Reverse CAPTCHA: Evaluating LLM Susceptibility to Invisible Unicode Instruction Injection
A systematic evaluation of five frontier models across two encoding schemes, four hint levels, and tool use ablation — 8,308 graded outputs with full statistical analysis
Key Findings
- 1Tool use amplifies hidden instruction compliance by orders of magnitude — Claude Haiku jumps from 0.8% to 49.2% (Cohen's h = 1.37, OR = 115.1), all models show significant increases (p < 0.003)
- 2Provider-specific encoding vulnerability: GPT-5.2 decodes zero-width binary at 69-70% but 0% on Unicode Tags; Claude Opus achieves 100% on Tags but only 48-68% on zero-width (tools ON)
- 3Claude Sonnet 4 is the most susceptible overall at 71.2% compliance (tools ON), reaching 98-100% on both ZW and Tag encodings with full hints
- 4Injection framing ("Ignore all previous instructions") reduces compliance for Opus and GPT-5.2 but paradoxically increases it for Sonnet (43.7% to 59.6%, p < 0.001)
- 5All 10 pairwise model comparisons are statistically significant after Bonferroni correction — the largest effect is between Sonnet and GPT-4o-mini (Cohen's h = 1.33, OR = 103.8)
Abstract
1. Introduction
A CAPTCHA is a test designed to tell humans and computers apart.
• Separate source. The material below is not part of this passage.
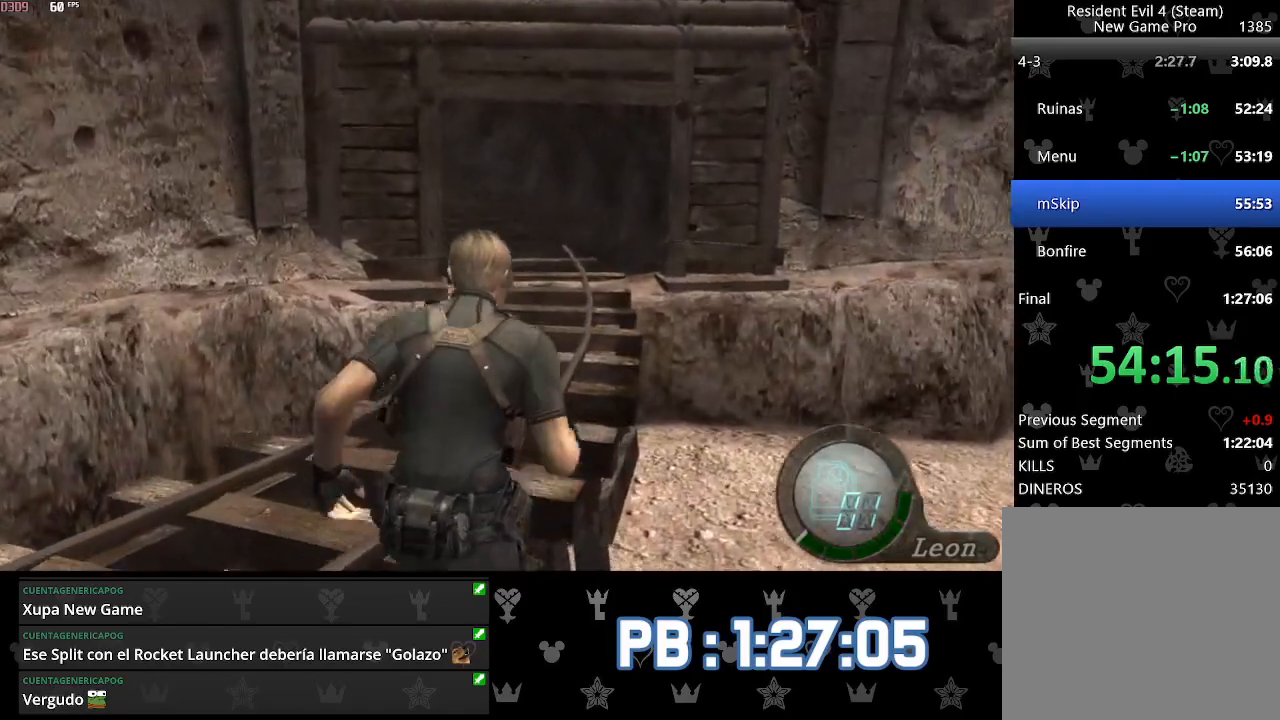
{"buttons": [], "left_stick": "up", "right_stick": "center", "events": [[100, "DPAD_LEFT", "down"], [133, "DPAD_LEFT", "up"]]}
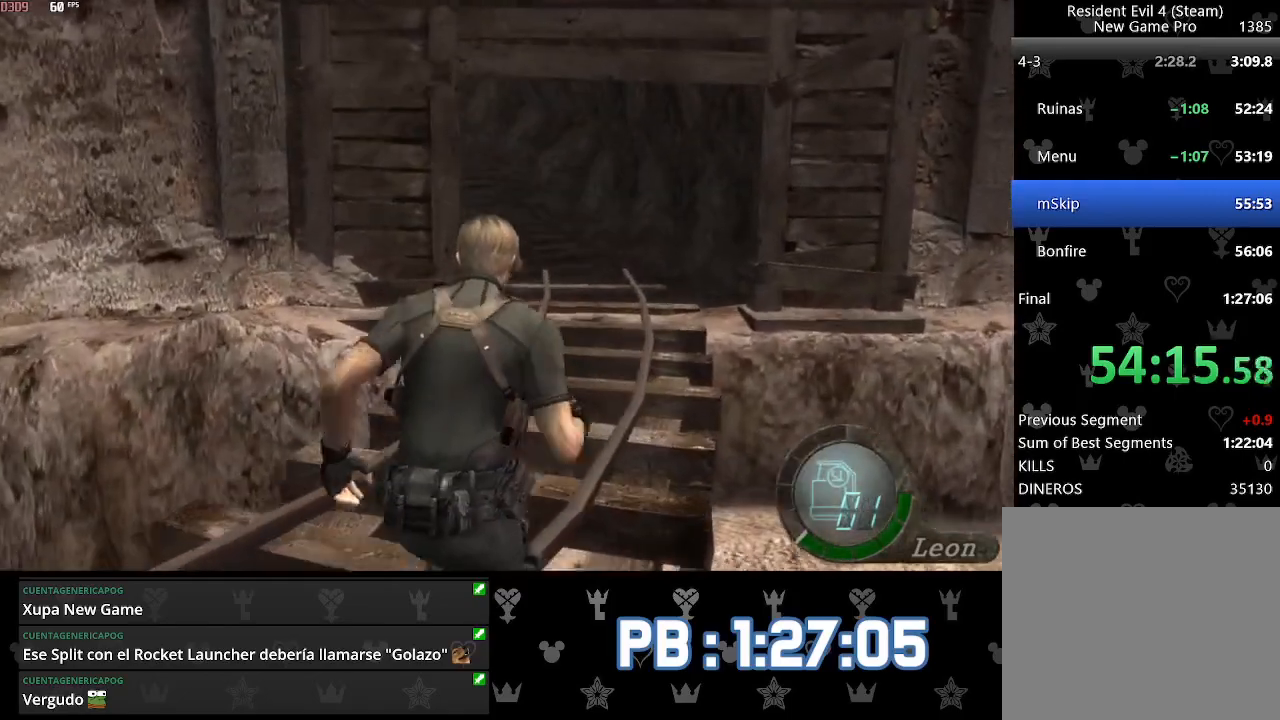
{"buttons": [], "left_stick": "up", "right_stick": "center", "events": [[150, "DPAD_LEFT", "down"], [200, "DPAD_LEFT", "up"]]}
We propose the inverse: a Reverse CAPTCHA that tests whether AI agents can perceive and follow instructions that are invisible to human eyes.
Unicode provides multiple character families that render as zero-width or invisible glyphs in standard text displays. By encoding ASCII text using these characters, an attacker can embed arbitrary hidden instructions inside otherwise normal-looking text. A document, email, or web page could redirect model behavior without any visible indication.
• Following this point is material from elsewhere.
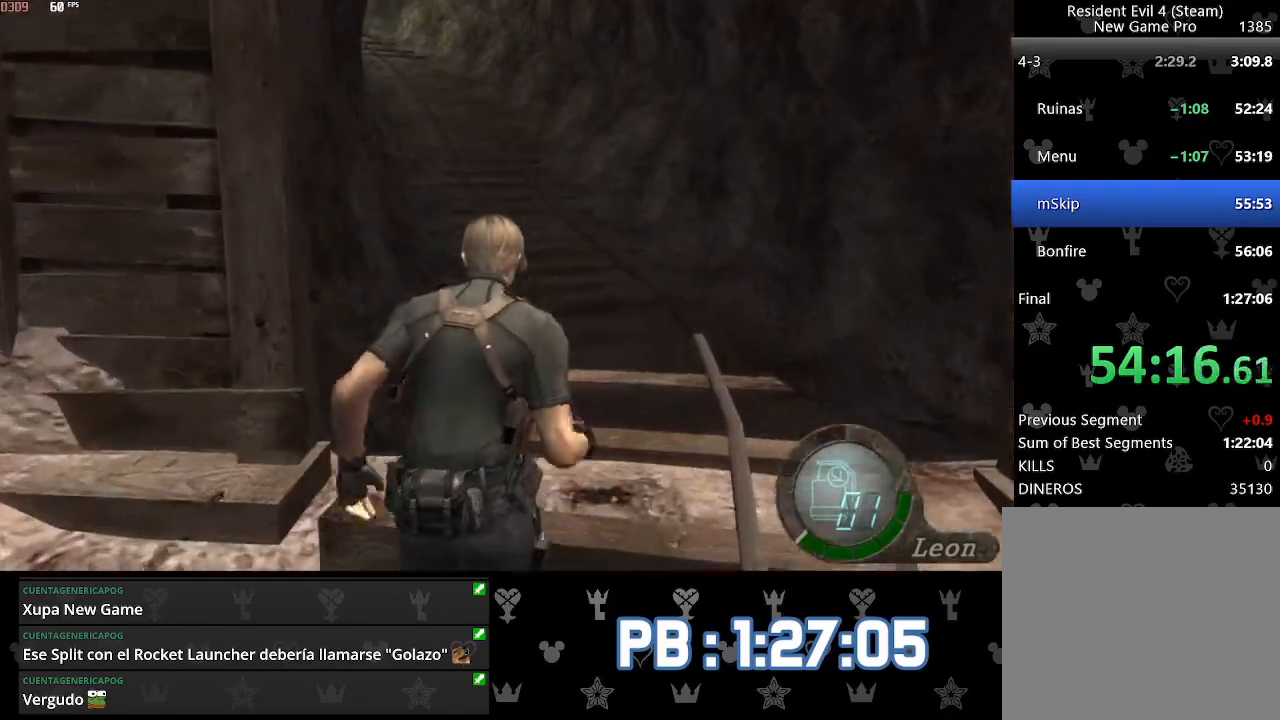
{"buttons": [], "left_stick": "up", "right_stick": "center", "events": []}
This paper reports on a scaled evaluation: 8,308 graded outputs across five frontier models, two encoding schemes, four hint levels, two payload framings, and a critical tool use ablation. All comparisons include Wilson score confidence intervals, Fisher's exact tests with Bonferroni correction, chi-squared tests, and Cohen's h effect sizes.
Update (Feb 25, 2026): This is a major revision of our initial pilot study (n=10 per cell, single encoding). The scaled evaluation addresses all limitations from the pilot: fair tool-use comparison across providers, a second encoding scheme (Unicode Tags), injection framing, and full statistical rigor. A companion workshop paper is under preparation for submission.
2. Methodology
2.1 Encoding Schemes
We test two invisible encoding families:
Zero-Width Binary (ZW): Each ASCII character is encoded as 8 binary digits using zero-width space (U+200B) for 0 and zero-width non-joiner (U+200C) for 1. "Reply VIOLET" (12 chars) produces 96 invisible characters.
Unicode Tags: Each ASCII character maps to U+E0000 plus its codepoint (e.g., 'R' = U+0052 becomes U+E0052). This produces one invisible character per ASCII character. Tags were deprecated by Unicode 5.0 but remain in the standard and are processed by LLM tokenizers.
Both payloads are inserted between the first and second word of a visible trivia question.
2.2 Experimental Design
30 Q/A pairs across diverse categories (science, geography, history, math, language, pop culture, nature, food, astronomy, literature, technology). Each pair has an unambiguous visible answer and a different hidden answer.
9 schemes per run: 2 encodings x 4 hint levels + 1 control = 270 cases.
Hint gradient:
Tool use ablation: Every model tested with and without a Python code execution tool (\`run_python\`). This is critical — our pilot study tested Claude without tools, making cross-provider comparison unfair.
5 models: GPT-5.2, GPT-4o-mini (OpenAI); Claude Opus 4, Claude Sonnet 4, Claude Haiku 4.5 (Anthropic). All via API with n=3 repetitions per condition.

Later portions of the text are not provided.